YOUR OBJECTIVE
Retype the records that follow, every line exactly as written.

────────────────────────────────────────

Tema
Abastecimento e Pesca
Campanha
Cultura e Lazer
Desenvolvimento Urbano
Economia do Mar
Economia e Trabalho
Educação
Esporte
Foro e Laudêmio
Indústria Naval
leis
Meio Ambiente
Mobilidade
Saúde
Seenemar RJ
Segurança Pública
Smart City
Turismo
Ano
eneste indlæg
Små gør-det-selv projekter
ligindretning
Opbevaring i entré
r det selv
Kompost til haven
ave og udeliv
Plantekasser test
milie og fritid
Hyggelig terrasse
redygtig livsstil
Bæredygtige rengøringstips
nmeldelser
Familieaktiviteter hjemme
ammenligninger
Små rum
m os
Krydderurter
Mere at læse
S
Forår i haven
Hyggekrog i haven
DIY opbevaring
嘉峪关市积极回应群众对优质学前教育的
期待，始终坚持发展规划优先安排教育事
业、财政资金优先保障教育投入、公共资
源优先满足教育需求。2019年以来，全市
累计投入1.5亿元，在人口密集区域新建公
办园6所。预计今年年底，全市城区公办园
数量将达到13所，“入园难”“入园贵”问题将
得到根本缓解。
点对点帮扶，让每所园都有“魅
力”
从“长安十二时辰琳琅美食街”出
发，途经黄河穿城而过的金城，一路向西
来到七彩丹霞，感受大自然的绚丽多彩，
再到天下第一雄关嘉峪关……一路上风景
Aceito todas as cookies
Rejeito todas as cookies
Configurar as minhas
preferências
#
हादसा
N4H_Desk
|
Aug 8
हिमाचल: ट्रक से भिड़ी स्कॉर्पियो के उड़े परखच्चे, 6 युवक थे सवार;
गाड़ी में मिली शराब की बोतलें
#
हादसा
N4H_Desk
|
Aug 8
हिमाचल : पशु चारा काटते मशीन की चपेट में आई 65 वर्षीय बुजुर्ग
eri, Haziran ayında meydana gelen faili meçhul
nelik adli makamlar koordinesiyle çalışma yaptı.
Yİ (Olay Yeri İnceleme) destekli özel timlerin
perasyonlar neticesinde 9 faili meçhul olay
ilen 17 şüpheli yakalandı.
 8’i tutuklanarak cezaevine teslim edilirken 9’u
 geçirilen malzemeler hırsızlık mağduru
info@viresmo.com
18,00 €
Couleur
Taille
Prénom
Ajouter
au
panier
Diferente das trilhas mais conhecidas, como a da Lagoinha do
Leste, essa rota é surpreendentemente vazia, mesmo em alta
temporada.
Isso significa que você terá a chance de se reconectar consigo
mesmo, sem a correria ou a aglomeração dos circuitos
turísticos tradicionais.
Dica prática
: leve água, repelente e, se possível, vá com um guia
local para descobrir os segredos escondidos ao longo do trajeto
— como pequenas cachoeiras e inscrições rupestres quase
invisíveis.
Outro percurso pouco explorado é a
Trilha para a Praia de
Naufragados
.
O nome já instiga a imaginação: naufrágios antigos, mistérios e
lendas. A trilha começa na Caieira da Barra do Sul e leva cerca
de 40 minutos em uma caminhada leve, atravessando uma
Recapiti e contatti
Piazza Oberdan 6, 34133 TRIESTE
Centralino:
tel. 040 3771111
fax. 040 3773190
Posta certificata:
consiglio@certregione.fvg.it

────────────────────────────────────────

RESPONSE TO THE TASK
Tema
Abastecimento e Pesca
Campanha
Cultura e Lazer
Desenvolvimento Urbano
Economia do Mar
Economia e Trabalho
Educação
Esporte
Foro e Laudêmio
Indústria Naval
leis
Meio Ambiente
Mobilidade
Saúde
Seenemar RJ
Segurança Pública
Smart City
Turismo
Ano
eneste indlæg
Små gør-det-selv projekter
ligindretning
Opbevaring i entré
r det selv
Kompost til haven
ave og udeliv
Plantekasser test
milie og fritid
Hyggelig terrasse
redygtig livsstil
Bæredygtige rengøringstips
nmeldelser
Familieaktiviteter hjemme
ammenligninger
Små rum
m os
Krydderurter
Mere at læse
S
Forår i haven
Hyggekrog i haven
DIY opbevaring
嘉峪关市积极回应群众对优质学前教育的
期待，始终坚持发展规划优先安排教育事
业、财政资金优先保障教育投入、公共资
源优先满足教育需求。2019年以来，全市
累计投入1.5亿元，在人口密集区域新建公
办园6所。预计今年年底，全市城区公办园
数量将达到13所，“入园难”“入园贵”问题将
得到根本缓解。
点对点帮扶，让每所园都有“魅
力”
从“长安十二时辰琳琅美食街”出
发，途经黄河穿城而过的金城，一路向西
来到七彩丹霞，感受大自然的绚丽多彩，
再到天下第一雄关嘉峪关……一路上风景
Aceito todas as cookies
Rejeito todas as cookies
Configurar as minhas
preferências
#
हादसा
N4H_Desk
|
Aug 8
हिमाचल: ट्रक से भिड़ी स्कॉर्पियो के उड़े परखच्चे, 6 युवक थे सवार;
गाड़ी में मिली शराब की बोतलें
#
हादसा
N4H_Desk
|
Aug 8
हिमाचल : पशु चारा काटते मशीन की चपेट में आई 65 वर्षीय बुजुर्ग
eri, Haziran ayında meydana gelen faili meçhul
nelik adli makamlar koordinesiyle çalışma yaptı.
Yİ (Olay Yeri İnceleme) destekli özel timlerin
perasyonlar neticesinde 9 faili meçhul olay
ilen 17 şüpheli yakalandı.
 8’i tutuklanarak cezaevine teslim edilirken 9’u
 geçirilen malzemeler hırsızlık mağduru
info@viresmo.com
18,00 €
Couleur
Taille
Prénom
Ajouter
au
panier
Diferente das trilhas mais conhecidas, como a da Lagoinha do
Leste, essa rota é surpreendentemente vazia, mesmo em alta
temporada.
Isso significa que você terá a chance de se reconectar consigo
mesmo, sem a correria ou a aglomeração dos circuitos
turísticos tradicionais.
Dica prática
: leve água, repelente e, se possível, vá com um guia
local para descobrir os segredos escondidos ao longo do trajeto
— como pequenas cachoeiras e inscrições rupestres quase
invisíveis.
Outro percurso pouco explorado é a
Trilha para a Praia de
Naufragados
.
O nome já instiga a imaginação: naufrágios antigos, mistérios e
lendas. A trilha começa na Caieira da Barra do Sul e leva cerca
de 40 minutos em uma caminhada leve, atravessando uma
Recapiti e contatti
Piazza Oberdan 6, 34133 TRIESTE
Centralino:
tel. 040 3771111
fax. 040 3773190
Posta certificata:
consiglio@certregione.fvg.it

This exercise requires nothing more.